COMPLETA QUANTO SEGUE
a: Riduci a un elenco puntato il paragrafo del testo su Pavel Florenskij che comincia con «Nato in Azerbajdzan nel 1882». Conserva i fatti principali.
b: Continua il testo su Pavel Florenskij dopo l'ultima frase riportata.

ESTRATTO DEL TESTO
Pavel Alexandrovich Florenskij

1882, Evlach, Azerbjdzian
1937, Leningrado

 

“Mi lasciò impacciato, trasognato, l'incontro con l'arciprete Pavel Florenskij” – sono parole di Elémire Zolla. “…uno degli uomini più eccezionali inghiottiti per sempre dall'Arcipelago [Gulag] …uno scienziato raro per il secolo XX” – sono parole di Solzenitcyn. “La legge è l'autentico recinto della natura; ma anche il muro più spesso ha crepe sottilissime attraverso le quali si infiltra il mistero” – queste sono parole dello stesso Florenskij.

Nato in Azerbajdzan nel 1882, Pavel trascorre i primi anni della giovinezza immerso nella natura aspra e coinvolgente del Caucaso: “Le mie convinzioni scientifiche e filosofiche uscirono non dai libri di filosofia, ma dalle mie osservazioni di bambino, e soprattutto dal tipo di paesaggio a cui ero avvezzo”. Dai genitori è educato ad una “visione scientifica del mondo”, per cui si interessa di scienze naturali, botanica, matematica, fisica, geologia e meteorologia. Nel profondo, però, si sente avvolto dalla “calda pienezza dell'essere”, con la natura che “si nasconde, tace oppure scherza, gioca con me per risvegliarmi alla realtà e vuole che io la comprenda. Talvolta ti incoraggia, scostando sbadatamente le sue cortine” (Ai miei figli).

MATERIALE DI STUDIO
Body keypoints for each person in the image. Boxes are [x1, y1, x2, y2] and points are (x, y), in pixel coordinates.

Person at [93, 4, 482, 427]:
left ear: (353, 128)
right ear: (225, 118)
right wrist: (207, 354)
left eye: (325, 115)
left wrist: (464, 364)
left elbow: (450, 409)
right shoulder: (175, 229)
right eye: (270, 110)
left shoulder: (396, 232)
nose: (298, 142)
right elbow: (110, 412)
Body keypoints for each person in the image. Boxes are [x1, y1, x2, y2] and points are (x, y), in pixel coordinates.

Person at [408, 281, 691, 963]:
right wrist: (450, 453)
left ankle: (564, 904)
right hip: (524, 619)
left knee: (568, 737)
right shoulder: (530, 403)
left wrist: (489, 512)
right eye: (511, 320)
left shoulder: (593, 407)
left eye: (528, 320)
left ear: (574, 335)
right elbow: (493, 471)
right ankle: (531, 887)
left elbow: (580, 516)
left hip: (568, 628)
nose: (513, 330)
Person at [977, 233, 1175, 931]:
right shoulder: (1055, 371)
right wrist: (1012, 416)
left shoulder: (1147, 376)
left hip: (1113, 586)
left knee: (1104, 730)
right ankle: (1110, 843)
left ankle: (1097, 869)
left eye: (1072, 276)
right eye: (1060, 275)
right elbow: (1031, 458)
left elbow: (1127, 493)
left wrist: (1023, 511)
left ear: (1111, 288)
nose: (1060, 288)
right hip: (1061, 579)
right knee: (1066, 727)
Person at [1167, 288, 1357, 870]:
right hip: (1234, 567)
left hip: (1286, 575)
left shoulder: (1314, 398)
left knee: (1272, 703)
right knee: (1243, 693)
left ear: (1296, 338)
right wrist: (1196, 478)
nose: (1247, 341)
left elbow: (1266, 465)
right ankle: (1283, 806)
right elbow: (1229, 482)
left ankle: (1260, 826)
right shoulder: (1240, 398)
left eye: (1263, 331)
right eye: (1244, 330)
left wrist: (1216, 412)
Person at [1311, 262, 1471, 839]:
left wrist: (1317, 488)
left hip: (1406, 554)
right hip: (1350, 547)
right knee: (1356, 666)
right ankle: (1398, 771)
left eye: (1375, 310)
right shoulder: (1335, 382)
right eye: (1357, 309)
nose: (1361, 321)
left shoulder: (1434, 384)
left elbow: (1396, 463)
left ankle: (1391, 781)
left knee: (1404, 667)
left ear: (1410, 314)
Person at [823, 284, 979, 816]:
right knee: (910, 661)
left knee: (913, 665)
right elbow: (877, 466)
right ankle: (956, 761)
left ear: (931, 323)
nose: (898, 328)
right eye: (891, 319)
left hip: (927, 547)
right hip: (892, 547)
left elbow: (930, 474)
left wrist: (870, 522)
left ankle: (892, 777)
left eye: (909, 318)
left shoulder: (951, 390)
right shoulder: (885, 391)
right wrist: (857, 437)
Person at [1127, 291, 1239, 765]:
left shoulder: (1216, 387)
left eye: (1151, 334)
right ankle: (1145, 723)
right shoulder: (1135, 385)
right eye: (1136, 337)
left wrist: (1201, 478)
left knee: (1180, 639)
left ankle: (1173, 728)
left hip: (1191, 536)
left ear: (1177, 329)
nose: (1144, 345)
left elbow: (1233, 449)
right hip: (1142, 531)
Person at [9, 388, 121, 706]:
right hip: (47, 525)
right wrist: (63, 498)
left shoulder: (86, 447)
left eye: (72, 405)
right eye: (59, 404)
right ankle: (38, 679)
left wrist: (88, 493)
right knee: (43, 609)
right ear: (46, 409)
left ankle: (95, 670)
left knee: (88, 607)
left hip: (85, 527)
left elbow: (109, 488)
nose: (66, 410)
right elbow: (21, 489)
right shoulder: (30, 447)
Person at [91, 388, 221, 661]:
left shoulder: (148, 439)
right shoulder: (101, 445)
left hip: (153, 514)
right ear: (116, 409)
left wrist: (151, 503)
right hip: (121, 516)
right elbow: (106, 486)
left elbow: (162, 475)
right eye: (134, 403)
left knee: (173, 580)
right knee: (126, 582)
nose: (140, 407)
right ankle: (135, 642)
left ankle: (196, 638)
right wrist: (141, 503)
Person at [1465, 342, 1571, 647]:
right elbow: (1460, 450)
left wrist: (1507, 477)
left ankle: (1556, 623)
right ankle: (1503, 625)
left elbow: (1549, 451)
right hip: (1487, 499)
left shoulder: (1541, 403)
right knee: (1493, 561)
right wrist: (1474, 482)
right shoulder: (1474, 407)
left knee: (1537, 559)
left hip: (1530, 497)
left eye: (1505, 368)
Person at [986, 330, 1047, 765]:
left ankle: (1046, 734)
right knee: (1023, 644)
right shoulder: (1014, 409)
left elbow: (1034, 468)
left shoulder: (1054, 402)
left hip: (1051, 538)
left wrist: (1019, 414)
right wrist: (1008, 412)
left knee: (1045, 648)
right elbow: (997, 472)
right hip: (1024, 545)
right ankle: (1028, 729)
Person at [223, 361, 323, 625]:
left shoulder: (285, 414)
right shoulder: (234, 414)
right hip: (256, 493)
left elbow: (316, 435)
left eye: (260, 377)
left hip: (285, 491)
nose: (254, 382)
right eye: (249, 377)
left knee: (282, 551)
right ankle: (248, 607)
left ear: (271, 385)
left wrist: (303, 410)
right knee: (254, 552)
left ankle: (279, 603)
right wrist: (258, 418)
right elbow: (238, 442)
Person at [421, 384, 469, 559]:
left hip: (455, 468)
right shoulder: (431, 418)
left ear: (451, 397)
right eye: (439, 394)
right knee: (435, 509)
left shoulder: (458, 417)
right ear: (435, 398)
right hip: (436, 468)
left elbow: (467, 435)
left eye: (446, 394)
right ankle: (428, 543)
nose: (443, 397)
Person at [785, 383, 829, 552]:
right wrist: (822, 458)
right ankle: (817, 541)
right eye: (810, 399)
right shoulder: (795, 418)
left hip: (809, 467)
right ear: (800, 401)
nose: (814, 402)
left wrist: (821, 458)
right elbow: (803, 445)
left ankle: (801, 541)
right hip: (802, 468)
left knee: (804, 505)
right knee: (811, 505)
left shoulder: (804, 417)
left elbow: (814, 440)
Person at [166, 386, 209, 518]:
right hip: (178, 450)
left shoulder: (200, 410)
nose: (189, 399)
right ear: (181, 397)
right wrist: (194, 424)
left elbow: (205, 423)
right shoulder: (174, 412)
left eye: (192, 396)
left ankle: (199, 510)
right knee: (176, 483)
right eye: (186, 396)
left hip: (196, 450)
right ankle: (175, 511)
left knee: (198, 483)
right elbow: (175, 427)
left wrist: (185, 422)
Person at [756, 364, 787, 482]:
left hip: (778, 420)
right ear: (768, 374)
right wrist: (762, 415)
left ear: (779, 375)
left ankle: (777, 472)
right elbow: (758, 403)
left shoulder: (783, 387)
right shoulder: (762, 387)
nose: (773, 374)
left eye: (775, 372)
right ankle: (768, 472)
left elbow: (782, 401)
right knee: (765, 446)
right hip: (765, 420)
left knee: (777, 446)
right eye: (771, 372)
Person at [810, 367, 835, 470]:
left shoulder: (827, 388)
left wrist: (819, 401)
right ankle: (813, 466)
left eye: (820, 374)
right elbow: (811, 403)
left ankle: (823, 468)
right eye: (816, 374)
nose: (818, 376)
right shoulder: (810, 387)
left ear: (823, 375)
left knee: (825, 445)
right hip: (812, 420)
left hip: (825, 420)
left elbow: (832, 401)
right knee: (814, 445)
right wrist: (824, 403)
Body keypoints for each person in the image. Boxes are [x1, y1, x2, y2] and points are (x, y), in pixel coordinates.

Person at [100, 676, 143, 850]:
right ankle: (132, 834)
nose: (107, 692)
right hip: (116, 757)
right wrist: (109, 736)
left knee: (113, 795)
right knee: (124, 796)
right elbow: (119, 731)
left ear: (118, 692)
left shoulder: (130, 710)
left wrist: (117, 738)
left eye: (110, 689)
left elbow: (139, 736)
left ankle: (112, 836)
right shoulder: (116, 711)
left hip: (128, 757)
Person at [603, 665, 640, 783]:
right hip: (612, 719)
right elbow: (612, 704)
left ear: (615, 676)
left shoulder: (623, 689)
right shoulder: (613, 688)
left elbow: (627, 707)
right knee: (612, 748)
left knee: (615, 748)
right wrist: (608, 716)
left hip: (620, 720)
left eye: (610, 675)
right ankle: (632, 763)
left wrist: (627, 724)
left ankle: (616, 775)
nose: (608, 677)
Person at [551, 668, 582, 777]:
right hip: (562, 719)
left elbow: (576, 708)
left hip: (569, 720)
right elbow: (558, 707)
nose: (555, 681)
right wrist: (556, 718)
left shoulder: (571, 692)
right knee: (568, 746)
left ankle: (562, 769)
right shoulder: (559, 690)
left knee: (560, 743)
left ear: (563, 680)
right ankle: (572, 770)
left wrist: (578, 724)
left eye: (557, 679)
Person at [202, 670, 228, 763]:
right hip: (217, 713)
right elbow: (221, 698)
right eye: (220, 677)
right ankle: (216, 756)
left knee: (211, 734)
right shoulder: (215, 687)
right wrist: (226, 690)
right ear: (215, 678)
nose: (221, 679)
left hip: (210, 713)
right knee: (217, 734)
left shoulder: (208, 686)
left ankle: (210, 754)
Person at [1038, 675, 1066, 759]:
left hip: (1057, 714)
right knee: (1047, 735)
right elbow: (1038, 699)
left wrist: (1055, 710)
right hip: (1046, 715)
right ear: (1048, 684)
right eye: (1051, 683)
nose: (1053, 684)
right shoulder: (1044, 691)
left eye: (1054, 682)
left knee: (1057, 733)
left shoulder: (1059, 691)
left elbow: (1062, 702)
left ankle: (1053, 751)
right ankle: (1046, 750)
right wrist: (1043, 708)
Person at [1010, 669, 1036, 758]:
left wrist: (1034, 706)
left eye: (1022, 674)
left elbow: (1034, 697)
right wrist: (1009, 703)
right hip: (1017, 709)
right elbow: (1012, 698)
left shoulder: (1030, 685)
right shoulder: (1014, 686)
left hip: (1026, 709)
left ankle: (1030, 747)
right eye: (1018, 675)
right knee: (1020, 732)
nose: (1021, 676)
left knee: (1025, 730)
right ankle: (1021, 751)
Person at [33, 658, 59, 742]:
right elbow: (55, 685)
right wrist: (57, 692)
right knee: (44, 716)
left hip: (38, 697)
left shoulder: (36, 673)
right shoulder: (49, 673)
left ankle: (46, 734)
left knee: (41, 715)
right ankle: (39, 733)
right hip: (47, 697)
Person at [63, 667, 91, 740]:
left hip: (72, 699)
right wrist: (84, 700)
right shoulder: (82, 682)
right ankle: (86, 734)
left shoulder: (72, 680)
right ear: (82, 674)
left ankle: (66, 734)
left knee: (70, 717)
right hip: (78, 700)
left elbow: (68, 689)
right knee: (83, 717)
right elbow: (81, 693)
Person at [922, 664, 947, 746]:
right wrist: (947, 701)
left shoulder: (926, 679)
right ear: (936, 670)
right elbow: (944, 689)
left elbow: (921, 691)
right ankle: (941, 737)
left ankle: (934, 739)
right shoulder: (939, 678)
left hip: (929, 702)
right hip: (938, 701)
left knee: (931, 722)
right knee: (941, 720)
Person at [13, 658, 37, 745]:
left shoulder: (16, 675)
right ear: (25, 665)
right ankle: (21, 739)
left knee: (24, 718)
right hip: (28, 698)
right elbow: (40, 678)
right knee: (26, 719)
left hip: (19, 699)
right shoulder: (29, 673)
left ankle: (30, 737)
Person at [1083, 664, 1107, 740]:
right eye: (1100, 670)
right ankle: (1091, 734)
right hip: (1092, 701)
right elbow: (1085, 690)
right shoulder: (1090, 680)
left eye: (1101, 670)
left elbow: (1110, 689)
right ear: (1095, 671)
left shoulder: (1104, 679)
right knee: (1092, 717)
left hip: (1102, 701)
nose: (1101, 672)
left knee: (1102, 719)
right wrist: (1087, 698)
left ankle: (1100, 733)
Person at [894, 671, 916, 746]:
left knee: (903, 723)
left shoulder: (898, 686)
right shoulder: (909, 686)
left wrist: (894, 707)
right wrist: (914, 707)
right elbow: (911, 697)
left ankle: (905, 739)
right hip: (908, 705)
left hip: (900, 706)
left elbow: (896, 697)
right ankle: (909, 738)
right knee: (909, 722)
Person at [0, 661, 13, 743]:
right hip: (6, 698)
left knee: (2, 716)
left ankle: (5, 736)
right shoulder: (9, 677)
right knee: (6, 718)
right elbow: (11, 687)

RISPOSTE AI COMPITI
a:
- Pavel nasce in Azerbajdzan nel 1882 e trascorre la prima giovinezza nella natura aspra e coinvolgente del Caucaso.
- Le sue convinzioni scientifiche e filosofiche derivano non dai libri di filosofia, ma dalle sue osservazioni di bambino e soprattutto dal paesaggio a cui era abituato.
- I genitori lo educano a una "visione scientifica del mondo". Per questo si interessa di scienze naturali, botanica, matematica, fisica, geologia e meteorologia.
- Nel profondo si sente avvolto dalla "calda pienezza dell'essere". Vive la natura come qualcosa che si nasconde, tace o gioca con lui per risvegliarlo alla realtà e farsi comprendere (Ai miei figli).

b:
Nel 1899 Florenskij attraversa una profonda crisi esistenziale, “soffocavo per mancanza di verità”, a seguito della quale decide di costruirsi una propria visione filosofica del mondo, possibilmente su basi matematiche. Si laurea in Fisica e Matematica all'Università di Mosca, con studi di storia, filosofia antica, psicologia, Platone, e una brillante tesi sul concetto di discontinuità, ma la sfida ormai è un'altra: “operare la sintesi tra la fede della Chiesa e il pensiero laico”. Nel 1904 entra all'Accademia Teologica, dove si occupa di spiritualità ortodossa, logica simbolica, teoria della conoscenza, archeologia e cultura ebraica: “Il positivismo mi disgustava, ma non meno mi disgustava la metafisica astratta. Io volevo vedere l'anima, ma volevo vederla incarnata”. Approfondisce Cantor e il rapporto tra finito e infinito, tra unità e molteplicità, che rimanda all'uni-trinità divina. Da qui inizia a prendere forma negli anni la sua sintesi tra spiritualità e cultura universale, nello sforzo di “far confluire l'intero insegnamento della Chiesa in una visione filosofico-scientifica e artistica del mondo”, fino al suo capolavoro, La colonna e il fondamento della verità , culmine della sua teodicea: “La conoscenza essenziale della verità, cioè la partecipazione alla verità stessa, significa entrare nelle viscere della Unitrinità divina, e non semplicemente attingere idealmente la sua forma esteriore… L'unità non è un fatto, ma un atto e quindi è un prodotto mistico della vita … il vero essere è relazione sostanziale con l'altro e moto di allontanamento da sé”.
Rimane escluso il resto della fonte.